_À compléter:_
**A)** Selon le texte sur les pluies et les cultures, de combien les surfaces de blé tendre implantées en France ont-elles baissé par rapport à la moyenne 2019-2023 ?
**B)** Reprenez le texte sur les pluies et les cultures à partir de l'endroit où il s'arrête.

_Texte présenté:_
Ces réserves d’eau souterraines rechargées sont une bonne nouvelle pour la ferme France pour les mois d’été à venir, permettant le recours à l’irrigation des cultures gourmandes en eau (cultures légumières, pommes de terre, maïs) sans craindre des restrictions sur les prélèvements d’eau qui auraient une incidence négative sur les rendements de ces cultures.

Toutefois pour la récolte 2024, les fortes précipitations ont perturbé les travaux aux champs, favorisé le développement des maladies et causé des dégâts importants dans certaines zones.

Dans le calendrier agricole, la pluie n’est pas toujours la bienvenue et spécialement au moment des semis. En effet, dans des sols humides les engins agricoles utilisés pour préparer le sol et semer les graines peuvent s’enliser, qui plus est, lors du passage de ces engins agricoles les sols se tassent ce qui est mauvais pour leur structure et le développement des cultures semées.

Cette année, nos agriculteurs partenaires nous ont fait remonter que les semis des céréales d’hiver (ex : blé et orge d’hiver en octobre) avaient été fortement perturbés tout comme ceux de maïs et tournesol dans une moindre mesure en avril. Cela a eu deux conséquences :

  • Soit les agriculteurs ont dû changer le choix de la culture à implanter pour la semer plus tard (ex : remplacer du blé tendre d’hiver par de l’orge brassicole semé en février/mars). Par exemple, les surfaces de blé tendre implantées en France ont baissé de 7,5% vs. la moyenne 2019-2023.
  • Soit ils ont décidé d’attendre et de semer un peu tard au regard du cycle de développement de la culture, cela devrait avoir un impact négatif sur le rendement final (par exemple de -10 à -20% estimé par exemple en Poitou-Charentes pour le blé tendre vs. la moyenne 2019-2023)

_Données enregistrées:_
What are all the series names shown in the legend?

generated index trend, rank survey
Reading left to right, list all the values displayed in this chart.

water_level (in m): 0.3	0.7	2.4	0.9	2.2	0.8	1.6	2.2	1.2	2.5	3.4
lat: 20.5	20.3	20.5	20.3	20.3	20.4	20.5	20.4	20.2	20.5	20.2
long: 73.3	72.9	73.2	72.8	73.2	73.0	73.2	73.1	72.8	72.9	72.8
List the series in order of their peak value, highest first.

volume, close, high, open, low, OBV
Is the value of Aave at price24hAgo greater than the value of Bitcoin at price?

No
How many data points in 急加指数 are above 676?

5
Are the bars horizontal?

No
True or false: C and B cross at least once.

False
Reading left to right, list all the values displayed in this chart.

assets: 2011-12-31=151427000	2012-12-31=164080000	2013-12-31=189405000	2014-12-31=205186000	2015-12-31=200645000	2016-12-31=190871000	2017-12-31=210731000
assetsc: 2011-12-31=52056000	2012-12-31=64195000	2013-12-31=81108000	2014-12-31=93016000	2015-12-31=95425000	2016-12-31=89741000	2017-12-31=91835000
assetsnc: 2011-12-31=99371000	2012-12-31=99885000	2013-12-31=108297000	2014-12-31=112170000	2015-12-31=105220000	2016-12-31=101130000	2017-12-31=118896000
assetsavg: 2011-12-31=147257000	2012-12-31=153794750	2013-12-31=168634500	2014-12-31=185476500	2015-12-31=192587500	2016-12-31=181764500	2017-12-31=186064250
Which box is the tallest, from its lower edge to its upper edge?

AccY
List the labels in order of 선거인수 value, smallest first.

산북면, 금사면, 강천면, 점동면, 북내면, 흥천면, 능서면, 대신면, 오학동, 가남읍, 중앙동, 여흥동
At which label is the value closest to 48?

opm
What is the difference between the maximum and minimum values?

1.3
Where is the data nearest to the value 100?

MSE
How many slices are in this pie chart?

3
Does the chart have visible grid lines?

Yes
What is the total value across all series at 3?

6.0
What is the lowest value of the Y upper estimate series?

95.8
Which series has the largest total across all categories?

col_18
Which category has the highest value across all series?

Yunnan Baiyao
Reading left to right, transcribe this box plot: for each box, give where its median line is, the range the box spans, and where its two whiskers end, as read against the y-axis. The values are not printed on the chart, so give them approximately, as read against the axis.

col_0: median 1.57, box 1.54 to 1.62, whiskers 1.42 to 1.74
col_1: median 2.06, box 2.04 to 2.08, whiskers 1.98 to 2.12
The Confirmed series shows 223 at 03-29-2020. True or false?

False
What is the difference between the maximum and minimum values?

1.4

_Réponses rédigées:_
**A)** Elles ont baissé de 7,5%.

**B)**
Qui dit pluie dit humidité et donc maladies ou ravageurs, l’année 2024 est une année record pour le développement des populations limaces, un ravageur notamment du colza, tournesol et seigle pour les grandes cultures mais aussi de nombreuses cultures maraîchères. L’humidité des sols agricoles est aussi propice au développement des champignons. Par conséquent, empiriquement lors des années humides les agriculteurs ont un recours accru aux pesticides (insecticides contre les limaces et fongicides contre les champignons) pour protéger leurs cultures. Cela pouvant poser des problèmes pour la qualité de l’eau et de l’air mais aussi pour leur santé et celle des populations environnantes.

Les fortes intempéries ont causé des dégâts sur les terres agricoles. Comme l’indique le rapport du GIEC, le réchauffement climatique augmente la fréquence des évènements de précipitations extrêmes. À mesure que l'atmosphère se réchauffe, elle est capable d'absorber davantage de vapeur d'eau (environ 7% par degré supplémentaire) puis de la restituer sous forme de pluies extrêmes ou grêles. Cela s’est vu dans les champs avec des coulées de boue apparaissant dans les parcelles où la terre à nue était friable et exposée au risque d’érosion des sols. Les épisodes de grêles n’ont pas épargné certains départements comme dans l’Yonne où les zones en Grandes Cultures et le vignoble de Chablis ont été fortement endommagés début mai.

L'agriculture doit et devra encore plus s'adapter aux aléas climatiques dans les années à venir

Ces derniers mois ont démontré qu’en raison du changement climatique les agriculteurs devraient pour les décennies à venir non seulement se préparer à faire face à des températures moyennes plus élevées mais aussi à des conditions de travail dans les champs plus difficiles en raison de l’augmentation de la fréquence des épisodes de pluies intenses.

Chez ReSoil, pas de techno-solutionnisme, nous encourageons le développement de pratiques agroécologiques sur les fermes françaises car nous savons que celles-ci favorisent la résistance des fermes aux aléas climatiques. En effet, un sol plus vivant (i.e. avec un taux de matière organique supérieur à 2.5-3% vs. 1.6% en moyenne en France) est un sol plus fertile mais aussi, moins sensible à l’érosion. C’est aussi un sol plus aéré avec une capacité d’absorption d’eau plus grande (la « réserve utile »). Cela a un attrait lors des épisodes de pluie intenses, les agriculteurs pouvant plus facilement continuer leurs travaux dans les champs avec leur tracteur sans s’enliser mais aussi lors des épisodes de sécheresse pour alimenter la croissance des plantes.